In the Fed's most recent dot plot (a chart displaying voting member's expectations of future rates) the Minneapolis Fed's Kocherlakota was mocked as the outlier for placing his interest rate dot below zero. However, persistent bad economic news has quickly driven the premise of negative rates into the mainstream. Ben Bernanke told Bloomberg Radio that despite having the "courage to act" with counterfeiting trillions of dollars, he thought other unconventional issues (such as negative interest rates) would have adverse effects on money market funds. However, anemic growth in the U.S., Europe and China over the past few years has now changed his mind on the subject.
Supporting this notion, the president of the New York Fed, William Dudley recently told CNBC, "Some of the experiences [in Europe] suggest maybe can we use negative interest rates and the costs aren't as great as you anticipate." Indeed, over in Euroland, ECB President Draghi hinted recently that the current 1.1 trillion euro ($1.2 trillion) level of QE would soon be increased, its duration would be extended and deposit rates may be headed further into negative territory.
Statements such as these have me convinced that negative interest rates in the U.S. are likely to be the next desperate move by our Federal Reserve to create growth off the back of inflation. After all, the Fed is overwhelmingly concerned with the increase in the value of the dollar.
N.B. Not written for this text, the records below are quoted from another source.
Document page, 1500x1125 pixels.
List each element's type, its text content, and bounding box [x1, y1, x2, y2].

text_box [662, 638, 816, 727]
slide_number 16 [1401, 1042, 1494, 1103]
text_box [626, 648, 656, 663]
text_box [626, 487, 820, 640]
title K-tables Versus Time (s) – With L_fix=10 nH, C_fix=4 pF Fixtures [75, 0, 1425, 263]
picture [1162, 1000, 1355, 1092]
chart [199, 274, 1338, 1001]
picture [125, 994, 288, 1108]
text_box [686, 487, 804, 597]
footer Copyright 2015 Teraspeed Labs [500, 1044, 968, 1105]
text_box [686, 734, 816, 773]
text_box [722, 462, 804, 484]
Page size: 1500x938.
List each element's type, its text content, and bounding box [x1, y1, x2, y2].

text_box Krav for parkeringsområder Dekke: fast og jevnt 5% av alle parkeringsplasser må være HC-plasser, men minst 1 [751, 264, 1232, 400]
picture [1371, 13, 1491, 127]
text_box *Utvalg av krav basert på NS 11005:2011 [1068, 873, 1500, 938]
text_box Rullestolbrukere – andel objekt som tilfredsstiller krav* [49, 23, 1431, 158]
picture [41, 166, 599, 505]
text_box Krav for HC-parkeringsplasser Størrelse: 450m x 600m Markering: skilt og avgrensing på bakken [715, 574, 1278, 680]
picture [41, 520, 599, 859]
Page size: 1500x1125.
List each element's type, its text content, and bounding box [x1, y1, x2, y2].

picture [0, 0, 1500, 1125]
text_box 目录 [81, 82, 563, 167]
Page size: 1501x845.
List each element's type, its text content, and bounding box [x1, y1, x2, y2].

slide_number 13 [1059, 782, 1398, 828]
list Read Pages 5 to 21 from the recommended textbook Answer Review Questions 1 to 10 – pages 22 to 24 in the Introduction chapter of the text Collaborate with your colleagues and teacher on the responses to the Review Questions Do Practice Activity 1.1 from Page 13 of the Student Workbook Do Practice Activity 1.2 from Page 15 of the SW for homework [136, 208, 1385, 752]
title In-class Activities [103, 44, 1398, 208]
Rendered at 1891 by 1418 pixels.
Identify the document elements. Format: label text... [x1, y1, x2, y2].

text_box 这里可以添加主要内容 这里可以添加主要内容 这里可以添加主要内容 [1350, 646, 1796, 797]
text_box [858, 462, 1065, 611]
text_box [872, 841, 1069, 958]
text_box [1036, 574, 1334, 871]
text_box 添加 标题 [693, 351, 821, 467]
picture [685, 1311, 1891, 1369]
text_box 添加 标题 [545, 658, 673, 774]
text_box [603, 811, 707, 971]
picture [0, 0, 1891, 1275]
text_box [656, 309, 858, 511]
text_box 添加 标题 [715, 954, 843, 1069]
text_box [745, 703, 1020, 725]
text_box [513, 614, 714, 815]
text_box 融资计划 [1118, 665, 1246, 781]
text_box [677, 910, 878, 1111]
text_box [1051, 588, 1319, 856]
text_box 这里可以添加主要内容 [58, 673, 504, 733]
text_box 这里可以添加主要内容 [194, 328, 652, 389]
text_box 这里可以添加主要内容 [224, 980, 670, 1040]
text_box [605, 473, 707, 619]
Keeping pace with other central banks in the currency debasement derby is erroneously believed to be of paramount importance. Outlawing physical currency and granting Ms. Yellen the ability to directly monetize Treasury debt and assets held by the public outside of the banking system could also be on the menu if negative rates don't achieve her inflation mandates.
Instead of repenting from the fiscal and monetary excesses that led to the Great Recession the conclusions reached by government are: debt and deficits are too low, asset prices aren't rising fast enough, Central Banks didn't force interest rates down low enough or long enough, banks aren't lending enough, consumers are saving too much and their purchasing power and standard of living isn't falling fast enough.
The quest of governments to produce perpetually rising asset prices is creating inexorably rising public and private debt levels. The inability to generate inflation and growth targets from the "conventional" channels of interest rate manipulation and the piling up of excess reserves are leading central banks to come up with more desperate measures.